How were mice used to investigate whether B-arrestin is required for opiate tolerance?
Knockout of B-arrestin2 in mouse. Give mouse repeated doses of opoids at high frequency or continual low dose. In WT mouse, analgesia is dramatically reduced over 5 days. In B-arrestin KO, analgesia is maintained over time but by day 9 the dose-response curve for WT has moved to the right.
Conclusion: Desensitization pathway involves B-arrestin.
How is DAMCO used to look at how morphine tolerance occurs?
DAMGO is a modified version of natural enkephalin peptide that is destruction-resistant and can be used for experiments, has high u-opoid receptor specificity. DAMGO causes considerable internalisation, but by adding morphine, internalisation of receptors is reduced. This is because morphine is like a partial agonist so when it is desensitised it doesn’t undergo proper internalisation, it simply remains on the membrane in an inactive state. Because morphine is not internalised it cannot be resensitized like DAMGO, meaning that it can cause a high tolerance to develop.
How can genetics predispose you to addiction?
Natural SNP found in opiate receptors in people predisposed to alcoholism. When WT and mutant receptor are compared, it was found that the SNP had an impact on the ability of morphine to cause receptor internalisation. In mutant there is increased internalisation via a mechanism distinct from that seen with DAMGO in WT receptor. This could mean that some individuals could be resilient to development of morphine tolerance.
How can GPCRs be classified according to fate after internalisation?
We can classify receptors into groups depending on what happens after internalisation.
- Class A: Majority. Very rapidly become recycled back to the membrane.

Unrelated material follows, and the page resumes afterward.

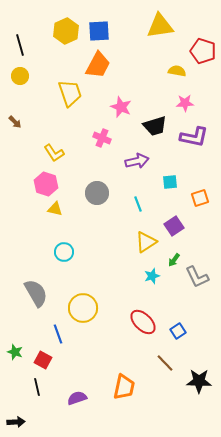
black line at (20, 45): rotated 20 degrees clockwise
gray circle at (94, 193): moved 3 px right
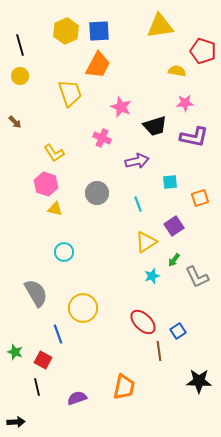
brown line at (165, 363): moved 6 px left, 12 px up; rotated 36 degrees clockwise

- Class B: Remain for a long time on endosome, often still able to signal. Important therapeutic pathway.
What do B-arrestins do?
-Provide a scaffold for endocytosis to facilitate receptor internalisation
-Can be an adaptor for a E3 ubiquitin ligase to promote ubiquitination in calcium channels and growth factors
-Provide a scaffold for adaptor proteins which can amplify signalling. Their binding domains are diverse.
Src, MAPKs, MAPKKKs, JNK, p38, PI2 kinase Akt can all bind which can regulate diverse functions. Can lead to regulation of transcription to produce long-term changes in cell function.